Honourable senators, I am very pleased to speak to you today to raise awareness and to recognize November 2020 as the sixth anniversary of Indigenous Disability Awareness Month, or IDAM, in Canada. As you may be aware, Indigenous peoples in Canada experience a rate of disability significantly higher than that of the non-Indigenous population. Indigenous persons and families living with disabilities face unique barriers when trying to access disability-related services and supports necessary to ensure their social and economic inclusion and well-being.
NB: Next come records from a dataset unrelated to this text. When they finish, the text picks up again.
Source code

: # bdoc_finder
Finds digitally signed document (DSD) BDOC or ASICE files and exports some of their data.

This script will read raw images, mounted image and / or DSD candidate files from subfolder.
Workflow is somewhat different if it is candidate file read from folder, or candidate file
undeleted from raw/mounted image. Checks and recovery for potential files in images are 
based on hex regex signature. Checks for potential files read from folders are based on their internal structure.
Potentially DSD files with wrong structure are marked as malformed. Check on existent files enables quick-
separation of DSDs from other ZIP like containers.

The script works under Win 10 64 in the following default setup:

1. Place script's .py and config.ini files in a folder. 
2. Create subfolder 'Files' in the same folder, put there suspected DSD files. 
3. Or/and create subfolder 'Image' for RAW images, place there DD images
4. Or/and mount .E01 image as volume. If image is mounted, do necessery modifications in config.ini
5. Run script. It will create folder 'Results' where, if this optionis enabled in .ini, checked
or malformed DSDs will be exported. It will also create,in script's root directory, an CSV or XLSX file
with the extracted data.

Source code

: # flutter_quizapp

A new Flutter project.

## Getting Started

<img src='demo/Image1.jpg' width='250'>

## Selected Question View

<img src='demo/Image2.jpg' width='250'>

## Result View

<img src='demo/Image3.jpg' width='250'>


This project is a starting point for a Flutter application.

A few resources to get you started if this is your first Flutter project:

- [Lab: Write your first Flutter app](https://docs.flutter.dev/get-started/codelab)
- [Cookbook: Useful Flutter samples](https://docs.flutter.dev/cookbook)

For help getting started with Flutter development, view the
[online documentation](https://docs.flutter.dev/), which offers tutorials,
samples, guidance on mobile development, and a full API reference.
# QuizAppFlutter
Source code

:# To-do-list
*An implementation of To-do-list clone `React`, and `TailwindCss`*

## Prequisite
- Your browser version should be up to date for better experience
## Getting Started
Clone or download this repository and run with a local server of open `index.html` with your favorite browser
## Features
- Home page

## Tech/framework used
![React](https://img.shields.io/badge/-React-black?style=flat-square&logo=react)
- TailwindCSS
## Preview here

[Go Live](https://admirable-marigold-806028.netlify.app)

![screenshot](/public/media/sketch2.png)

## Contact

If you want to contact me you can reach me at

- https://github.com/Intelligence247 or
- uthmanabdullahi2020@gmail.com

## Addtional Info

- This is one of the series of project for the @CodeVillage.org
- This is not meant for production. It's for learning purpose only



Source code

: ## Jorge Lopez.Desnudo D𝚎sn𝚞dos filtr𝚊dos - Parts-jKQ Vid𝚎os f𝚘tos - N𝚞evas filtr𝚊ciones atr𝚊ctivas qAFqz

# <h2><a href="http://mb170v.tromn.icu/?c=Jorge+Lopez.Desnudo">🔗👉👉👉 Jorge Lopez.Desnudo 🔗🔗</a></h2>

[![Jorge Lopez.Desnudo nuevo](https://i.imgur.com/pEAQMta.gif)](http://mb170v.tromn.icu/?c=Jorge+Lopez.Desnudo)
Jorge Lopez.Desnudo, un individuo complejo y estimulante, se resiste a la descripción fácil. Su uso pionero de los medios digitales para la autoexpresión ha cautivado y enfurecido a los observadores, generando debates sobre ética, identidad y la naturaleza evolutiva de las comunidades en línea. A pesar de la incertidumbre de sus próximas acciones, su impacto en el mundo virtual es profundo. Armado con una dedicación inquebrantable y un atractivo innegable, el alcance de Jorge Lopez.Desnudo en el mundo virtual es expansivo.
A few of the barriers experienced include jurisdictional and mandate issues, remoteness, ongoing and intergenerational effects of residential schools, Indian day schools, the Sixties Scoop and, as was highlighted recently, the systemic racism and discrimination towards Indigenous peoples within many of the very systems and institutions designed to help them.

Despite these overwhelming and, at times, seemingly insurmountable barriers, the resiliency and strength of Indigenous peoples living with disabilities have shone through. They are our leaders, elders, knowledge keepers, grandparents, mothers and fathers, aunts and uncles, sisters and brothers, professionals, employees and employers and so on. The roles they hold and the contributions they bring to each of our communities, both Indigenous and non-Indigenous, across Canada cannot be properly conveyed.

In 2015, to help convey these contributions and the initiatives to recognize, raise awareness and celebrate Indigenous peoples living with disabilities, the British Columbia Aboriginal Network on Disability Society (BCANDS) created Indigenous Disability Awareness Month. BCANDS is an internationally recognized and award-winning Indigenous disability organization, holding special consultative status with the United Nations and is the only Indigenous disability organization of its kind in Canada. As noted, BCANDS created IDAM to raise awareness of and bring priority to Indigenous disability in Canada but, more importantly, they created it to celebrate the overwhelming contribution that Indigenous people living with a disability bring to each of our communities daily.

Indigenous Disability Awareness Month is the only Indigenous disability-specific recognition of its kind anywhere in the world. I would like to acknowledge their leadership, advocacy and ongoing national and international work. Thank you.